- AUFGABENSTELLUNG -
Wie viele Familien mussten laut dem Textauszug über die Ulica Gagarina nach dem Granateneinschlag von 2017 evakuiert werden?
##### TEXTAUSZUG
Doch auch diese kleinen Hoffnungsschimmer drohen zu verblassen, sollte der Krieg in die Stadt zurückkehren. Verschiedenen Medienberichten zufolge droht Russland mit einer Invasion. Bis zu 175 000 Soldaten sollen in den kommenden Wochen an den Grenzlinien mobilisiert werden. Die Gründe, warum Russland den Status quo mit der Ukraine aufgeben und offene Kriegshandlungen riskieren sollte, halten die meisten Experten für abwegig. Doch haben den starken Mann im Kreml Expertenmeinungen in der Vergangenheit selten beeinflusst.
Alltag in der Bedrohung
„Wir haben gelernt, mit der Bedrohung zu leben“, sagt Evgenia. Den Satz hört man hier oft. Wie eine Floskel klingt das und ist doch real, weil jeder hier die Worte auf seine Weise interpretiert. Evgenia sagt, dass sie beim Spazierengehen manchmal um sich blickt, um ein Versteck auszumachen, für den Fall, dass Bomben fallen. Für sie sind das Mechanismen, die ihr ein Stück Alltag ermöglichen. Und eines sei klar: „Wenn die Russen sich entscheiden, auf uns Raketen zu schießen, wird sie niemand daran hindern.“
Lesen Sie aus unserem Angebot: Geheimdienste spekulieren über Russlands Truppenbewegungen
Am Anfang der Ulica Gagarina hängt an der Hausfassade ein Marienbild, das erste Graffito in der Straße überhaupt. Vergilbt und kraftlos wirkt es heute, demnächst will es Evgenia restaurieren lassen. 2017 schlug in das Haus gegenüber eine Granate ein und riss ein Loch so groß wie ein Hockeytor. Dass dabei niemand verletzt wurde, sagen sie hier, ist allein dem schützenden Blick Marias zu verdanken. Zehn Familien mussten damals evakuiert werden. Nadeschda Tkaschuk hat ihnen geholfen. Die Frau mit der kraftvollen Stimme gewann Juristen dafür, die Papiere der Bewohner in Ordnung zu bringen, und half den Familien bei der Wohnungssuche. Mittlerweile wurde das Haus mit Staatsgeldern restauriert. Vom Beschuss in der Wand fehlt jede Spur.
##########
##### BEREITGESTELLTE ANGABEN
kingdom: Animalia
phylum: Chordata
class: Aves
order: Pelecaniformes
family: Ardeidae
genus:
##########
- ERGEBNIS -
Zehn Familien.